This week has been difficult. A bit. In one particular and small area of life....PARENTING!
I am having a buggar of a time figuring out one of my kids! It is so frustrating and confusing to me. As i disipline her constantly, i am feeling sad for her at the exact same time. What does she need? Why is she mad about this? How can i make her feel better? And will she ever just listen to me and not put up a fuss?
Seriously. I don't know what is going on and i don't feel in control one bit.
But as i sit and think about her today, i am reminded that if nothing else, i want her to feel safe and loved at home. I want home to be a foundation of simplicity, love, encouragement, quality time and understanding. And yet as i try to establish that (in my Hitler like way) i wish she would understand that i am only disciplining and teaching her so that she can grow up to be an amazing and loving and kind and caring and confident and a respectful woman.

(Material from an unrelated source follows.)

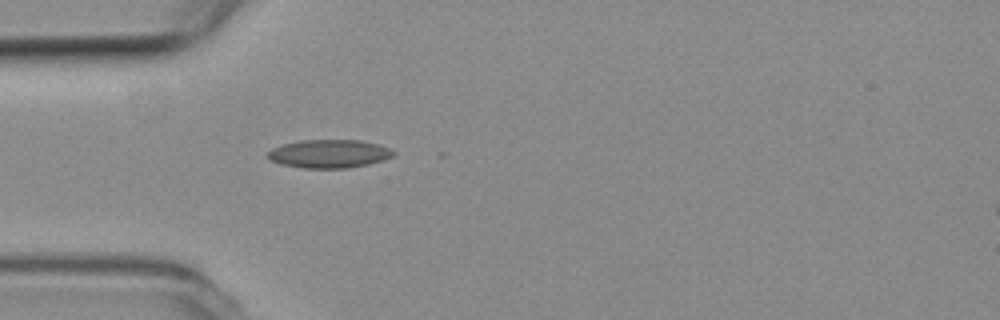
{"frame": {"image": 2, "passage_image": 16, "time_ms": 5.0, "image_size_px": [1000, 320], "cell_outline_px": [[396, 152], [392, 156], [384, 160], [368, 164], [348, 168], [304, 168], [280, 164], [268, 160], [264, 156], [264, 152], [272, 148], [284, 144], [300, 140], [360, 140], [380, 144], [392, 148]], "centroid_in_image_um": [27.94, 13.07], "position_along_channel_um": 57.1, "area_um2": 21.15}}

But how do i tell her to be kind to others, when i snap if she hits her sister? As i try to emphasize (and maybe over emphasize) the importance of family, i am coming down hard on her because i know what happens and how it feels when the family unit isn't supportive and loving and encouraging and caring. And i fight so hard against it, that sometim- i wonder- if i am just doing my own cause damage?
Probably. Right? Uffda.
Either way, i feel resolved to take on a new method today. I am going to love my child for who she is right now, and hope that through my actions she will learn all that i have been trying to teach her (without success) through my words.
Sometimes i worry that its too late to shape them differently. To do better. To be better. And that feeling is not comfortable, but the truth.
But i am determined to curb my words and pump up my actions....and hope they take notice.